EXTRAIT DU TEXTE:
--

Quelles sont à votre avis ces caractéristiques des biens ou services dits publics ou collectifs ? En quoi sont-ils un argument possible en faveur de l'existence d'entreprises publiques ?
Question subsidiaire : peut-on imaginer que l'on privatise un jour l'air, au moins partiellement ? Peut-on imaginer que l'air puisse faire l'objet d'un paiement des consommateurs pour en disposer ?
1. Les arguments justifiant l'existence des entreprises publiques
Trois types d'arguments sont généralement avancés pour justifier l'existence d'entreprises publiques :
a) La situation de monopole d'une entreprise privée qui pratiquerait des prix trop élevés au détriment des consommateurs.
Cet argument ne justifie pas complètement l'existence d'entreprises publiques. Certes, la nationalisation est une solution mais pas la seule. L'autre solution est celle de la législation. L'Etat peut obliger l'entreprise à pratiquer des tarifs socialement plus acceptables. Quelques exemples : au Royaume-Uni, l'ouverture d'une enquête d'une commission gouvernementale en 2002 contre British Telecom soupçonnée de pratiquer des tarifs trop élevés sur le marché intérieur ; aux Etats-Unis, le procès contre Microsoft en 2002. On peut ainsi utiliser l'arme de la législation même en situation de concurrence.

--

DOCUMENTS FOURNIS:
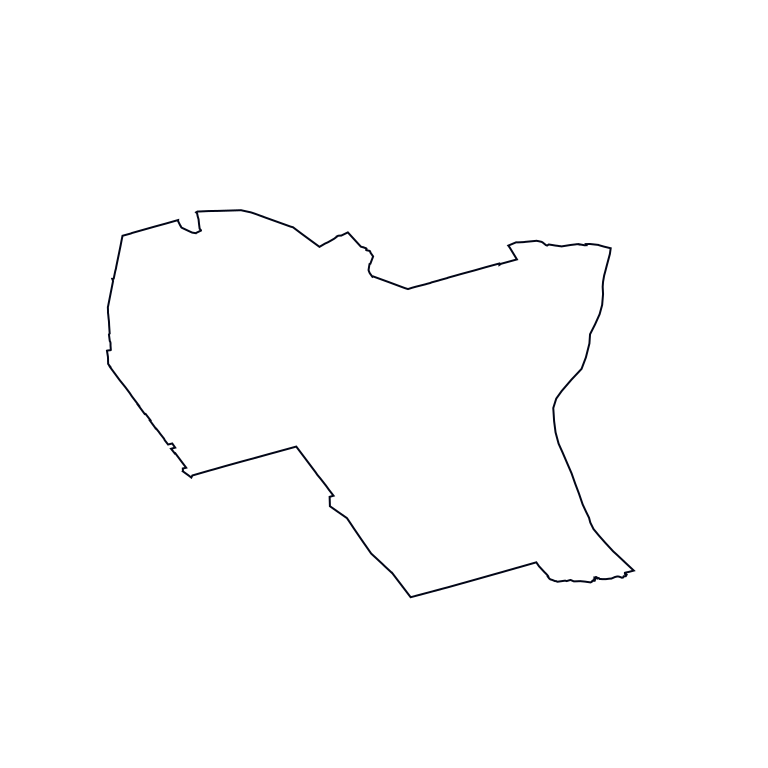 Nīcgales pag., Daugavpils, Latvia, rotated 197°
{"feature_id": "27541924B22704913663351", "entity_name": "Nīcgales pag.", "entity_type": "district", "adm_level": 2, "iso_a3": "LVA", "parent_name": "Latvia", "parent_adm1": "Daugavpils", "projection": "equal_earth", "projection_center": [26.391, 56.15], "detail": "fine", "context": "isolated", "style": "outline", "palette": "ink", "viewbox_px": 768, "rotation_deg": 197, "n_neighbors": 0, "source": "geoboundaries", "source_scale": "gbopen_adm2", "svg_char_len": 5816}
<svg xmlns="http://www.w3.org/2000/svg" viewBox="0 0 768 768"><g transform="rotate(197 384 384)"><path d="M677.4,449.3L677.0,445.1L676.4,439.6L675.5,430.2L674.9,423.7L674.5,419.5L674.3,417.5L674.1,416.3L674.0,413.3L673.3,406.0L673.3,405.8L673.4,405.5L674.6,405.1L673.2,403.3L670.6,377.9L670.6,377.6L670.6,377.3L670.5,376.6L670.1,375.5L669.2,372.9L668.9,371.8L668.8,371.5L667.9,369.5L666.5,366.1L665.7,364.3L665.2,363.1L664.0,359.7L662.7,356.3L661.1,352.1L661.5,351.0L661.5,350.9L658.8,344.9L658.3,344.5L657.7,343.6L657.3,342.6L656.8,340.9L655.2,336.7L655.4,336.4L658.6,335.0L658.7,334.9L655.9,329.2L654.9,326.3L654.6,325.2L654.0,323.6L653.8,322.8L653.6,322.5L652.4,321.6L651.3,320.8L651.6,320.7L651.2,320.3L647.7,317.7L637.9,310.4L630.5,305.4L624.5,301.0L621.5,298.5L620.4,297.7L612.5,292.0L612.9,291.9L604.0,285.3L603.3,285.7L596.8,281.1L597.3,280.7L589.8,275.1L589.3,274.6L588.9,274.8L587.3,273.7L585.5,272.5L583.7,271.1L578.4,267.4L577.2,266.1L572.8,263.0L569.1,265.2L565.1,262.1L568.7,259.8L568.1,259.4L564.0,256.6L563.8,256.4L563.4,256.8L554.1,250.0L548.7,246.1L549.0,245.9L551.7,244.4L550.8,241.9L550.9,241.7L544.1,239.4L540.9,238.2L540.6,240.1L540.5,240.5L525.3,250.4L521.8,252.6L511.8,259.1L497.2,268.4L482.9,277.4L471.9,284.4L466.8,287.6L462.4,290.4L457.8,293.3L449.6,298.5L441.2,292.4L432.7,286.2L423.5,279.5L421.3,277.7L417.3,275.1L409.6,269.7L405.8,266.8L399.6,262.4L403.0,260.2L401.2,254.9L400.7,253.4L400.0,251.3L390.5,248.2L380.2,244.9L375.0,240.7L370.9,237.3L361.3,229.6L357.4,226.5L353.3,223.3L346.7,218.1L333.0,211.5L329.9,209.9L321.2,205.7L321.1,205.8L312.5,199.6L307.3,195.9L307.0,195.6L306.9,195.6L296.2,187.9L284.1,195.4L267.8,205.6L263.4,208.3L251.1,216.2L249.5,217.2L237.2,225.1L222.3,234.7L216.5,238.4L211.9,241.4L206.6,244.8L203.1,247.1L202.1,247.7L186.2,258.0L183.7,256.0L182.3,254.9L181.2,254.3L179.5,253.3L177.8,252.3L175.4,250.9L174.0,250.2L172.1,249.1L171.1,248.4L170.7,248.1L170.4,247.6L169.9,246.9L169.7,246.8L169.8,246.8L169.4,246.5L168.9,246.2L168.3,246.0L167.8,245.8L167.2,245.8L166.6,245.8L165.7,245.8L164.7,245.7L163.7,245.6L163.1,245.5L162.2,245.7L161.7,245.8L160.6,245.6L160.4,245.6L159.7,245.9L153.5,248.8L153.2,248.9L152.2,248.9L151.9,248.9L151.6,249.0L149.2,250.6L148.4,251.1L148.2,251.1L147.8,251.1L145.3,250.8L144.6,250.8L142.8,251.4L138.8,252.8L138.6,252.9L138.4,252.9L134.0,253.8L131.9,254.1L130.8,254.3L129.4,254.5L128.7,254.6L128.4,254.7L128.0,255.1L127.9,255.2L127.6,255.4L127.5,255.6L127.3,256.1L127.3,256.3L127.0,256.4L126.9,256.5L127.0,256.6L126.9,256.9L126.8,257.1L126.2,257.2L126.3,257.3L126.1,257.4L126.0,257.6L125.6,257.6L125.4,257.8L125.6,258.1L125.4,258.1L125.2,258.1L125.3,258.3L125.0,258.6L125.0,258.8L125.3,258.9L125.7,259.4L125.7,259.5L126.1,260.3L126.2,260.5L125.9,260.6L125.3,260.7L125.2,260.7L125.1,260.8L125.1,261.2L124.9,261.4L124.7,261.4L124.2,261.4L123.9,261.2L124.0,261.0L124.0,260.9L124.3,260.6L124.0,260.4L123.8,260.4L123.6,260.4L123.7,260.6L123.3,260.8L122.8,260.9L122.5,261.0L122.3,261.0L121.9,261.2L121.6,261.0L121.4,260.9L120.9,260.6L120.7,260.6L120.1,260.8L118.8,261.1L118.5,261.1L117.3,261.5L114.9,262.2L111.6,263.7L109.7,264.4L107.9,265.9L106.9,266.8L105.3,267.8L104.2,268.3L103.6,268.4L102.8,268.5L100.7,268.4L99.8,268.3L98.7,269.0L98.6,270.2L97.8,270.4L96.6,270.9L96.2,272.6L96.8,272.8L97.6,272.6L98.1,272.8L98.4,273.9L97.3,274.6L95.8,275.4L94.9,275.9L90.6,278.6L100.2,283.3L111.7,289.0L115.8,290.9L126.4,297.1L134.2,301.9L141.2,306.5L146.2,311.8L148.8,316.0L153.4,320.9L158.8,326.9L165.6,336.3L172.1,344.7L178.5,353.4L184.9,360.9L193.1,370.6L199.6,378.0L205.8,387.9L210.5,398.3L215.1,410.5L215.0,420.4L212.0,429.3L206.0,443.0L199.5,456.2L198.7,468.4L199.4,482.8L201.5,491.8L199.6,502.7L198.2,513.8L198.5,523.4L200.8,534.0L203.3,540.9L204.4,545.8L205.2,552.2L205.3,555.9L205.6,562.8L206.0,574.4L206.9,580.1L213.6,579.7L218.3,579.6L219.2,579.6L219.6,579.7L228.0,578.1L231.9,576.8L231.4,576.2L231.1,575.9L232.7,575.3L234.7,575.1L238.3,574.7L238.2,574.5L239.5,574.4L240.4,574.1L242.1,573.3L243.7,572.6L246.0,571.6L254.4,567.5L254.9,567.4L255.4,567.4L255.8,567.3L256.8,567.1L258.4,566.9L260.6,566.5L263.7,566.1L267.2,565.6L268.5,564.1L269.9,564.2L271.3,564.8L273.8,565.8L275.0,566.0L277.6,565.8L277.8,565.8L280.2,565.5L280.3,565.4L290.5,561.2L291.5,560.7L293.1,560.1L297.3,558.6L299.1,558.1L305.6,552.7L305.3,552.5L303.5,551.1L293.3,542.0L303.4,535.6L307.2,533.2L308.5,531.6L309.0,532.9L310.8,531.8L320.8,525.5L330.5,519.2L340.1,513.2L343.1,511.3L347.9,508.2L350.9,506.3L352.3,505.4L354.0,504.3L354.2,504.0L361.3,499.5L361.8,499.1L368.5,494.9L369.0,494.3L372.6,492.1L372.9,491.9L373.1,491.7L381.9,486.4L385.2,484.3L387.5,482.7L388.8,481.8L391.8,481.8L395.4,482.0L408.7,482.8L425.9,483.7L426.4,483.1L426.7,483.3L428.0,484.3L429.2,485.2L429.9,485.7L430.7,486.6L431.6,487.7L432.1,488.5L432.6,492.0L432.9,494.5L432.2,495.0L431.7,502.8L435.4,505.7L435.5,506.0L436.2,506.8L436.4,507.0L436.8,507.1L437.2,507.0L438.0,507.0L438.8,506.9L439.5,506.8L440.0,506.9L440.3,507.0L440.3,507.3L440.2,508.1L440.3,508.3L440.7,508.5L441.4,508.6L441.9,508.6L442.7,508.5L443.4,508.8L444.3,508.6L446.3,508.6L462.9,518.4L468.3,513.4L469.1,513.2L471.1,512.4L472.4,511.2L472.3,510.9L474.1,508.4L476.8,505.5L479.2,503.0L481.4,501.1L485.8,496.3L495.6,499.7L507.0,503.7L516.9,507.3L519.3,507.2L527.6,507.6L538.1,508.1L544.3,508.4L544.7,508.4L557.2,509.1L560.6,509.2L561.7,509.2L563.9,509.0L570.1,508.5L571.5,508.4L571.8,508.3L583.0,504.5L590.7,501.9L591.5,501.6L602.3,498.1L610.4,495.2L612.8,494.4L613.9,493.2L612.6,492.5L611.2,489.9L609.5,487.3L607.7,483.0L605.7,478.6L604.1,477.6L603.9,477.2L608.1,473.3L608.1,473.2L611.7,472.7L615.5,473.2L623.0,474.3L623.7,474.6L624.8,475.8L625.0,475.8L628.1,479.1L628.5,479.5L628.6,479.8L628.7,480.1L628.8,480.6L639.3,473.8L649.3,467.5L669.2,454.7L670.1,453.9L677.4,449.3Z" fill="none" stroke="#020617" stroke-width="2"/></g></svg>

--

Pour chacune des affirmations suivantes, dites par oui ou par non si elle est conforme au texte sur les entreprises publiques, puis citez mot pour mot le passage qui tranche.
1. Face à un monopole privé, la nationalisation est présentée comme l'unique solution.
2. Le procès contre Microsoft a eu lieu aux Etats-Unis en 2002.
3. British Telecom était soupçonnée de pratiquer des tarifs trop bas.

RÉPONSE ATTENDUE:
1. Non : « Certes, la nationalisation est une solution mais pas la seule. »
2. Oui : « aux Etats-Unis, le procès contre Microsoft en 2002 »
3. Non : « soupçonnée de pratiquer des tarifs trop élevés sur le marché intérieur »